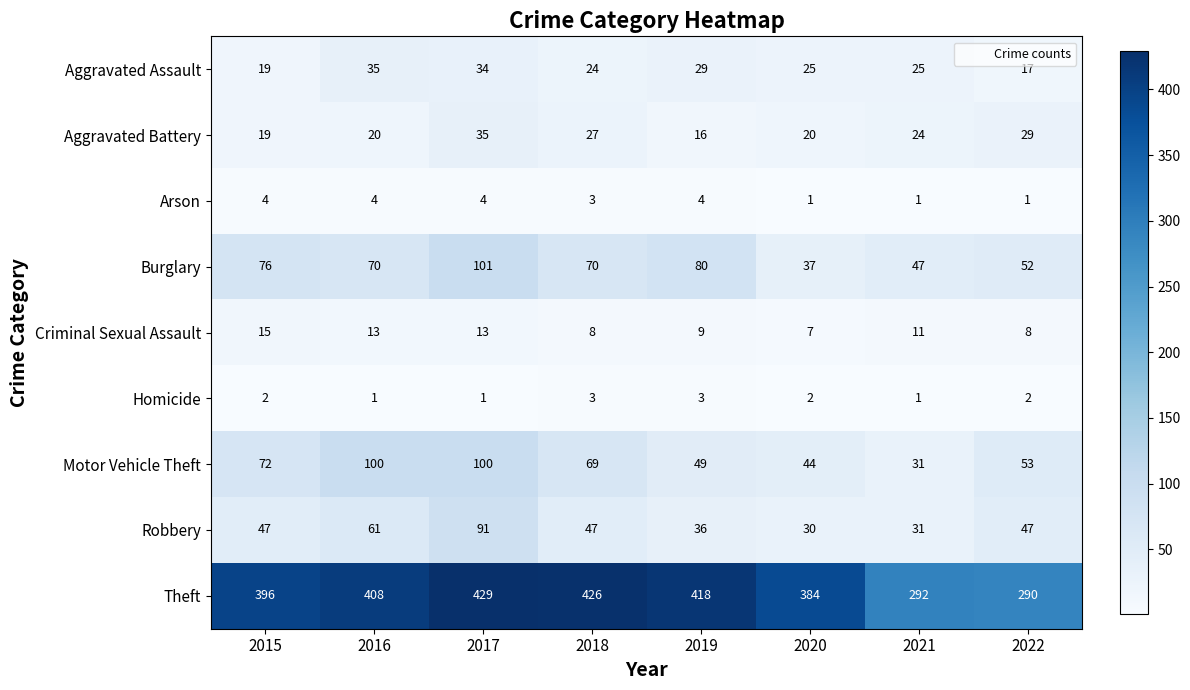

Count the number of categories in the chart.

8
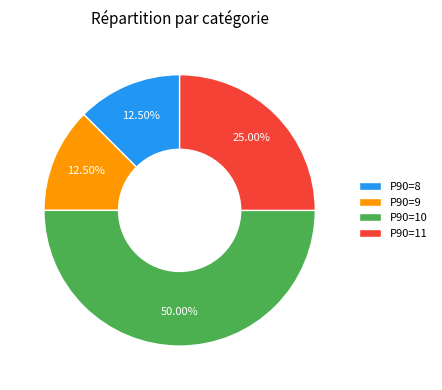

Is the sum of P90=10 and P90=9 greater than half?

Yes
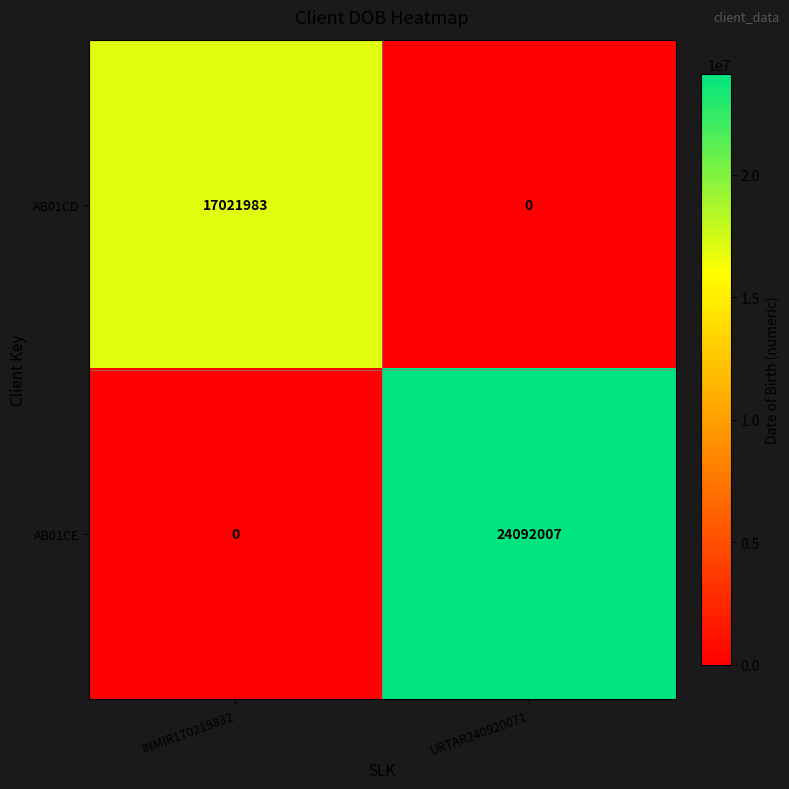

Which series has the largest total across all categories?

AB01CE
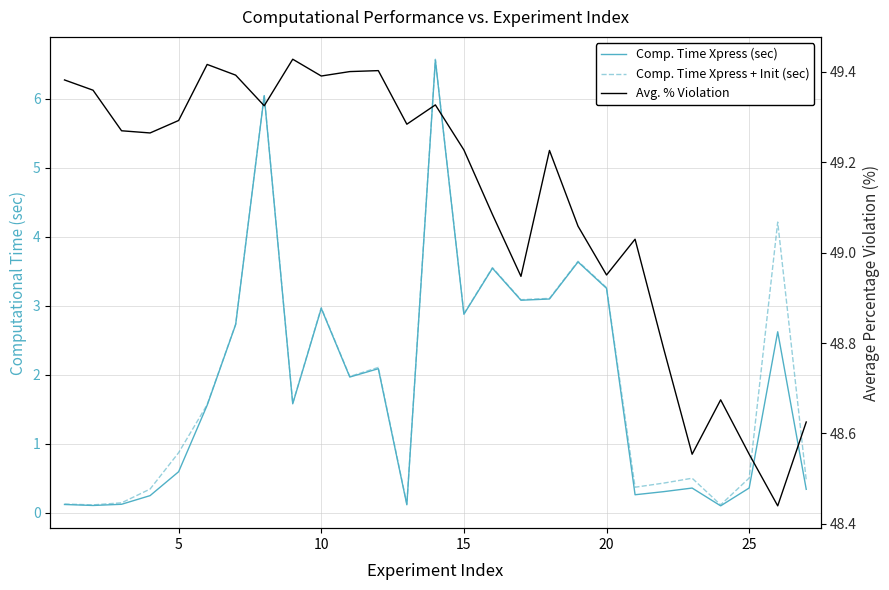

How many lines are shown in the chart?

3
....................
**Work instructions:**
Duplicate the listing from the line containing "Is the sum of" through the end, including both. Omit the pictures.

**Problem solution:**
Is the sum of P90=10 and P90=9 greater than half?

Yes

Which series has the largest total across all categories?

AB01CE

How many lines are shown in the chart?

3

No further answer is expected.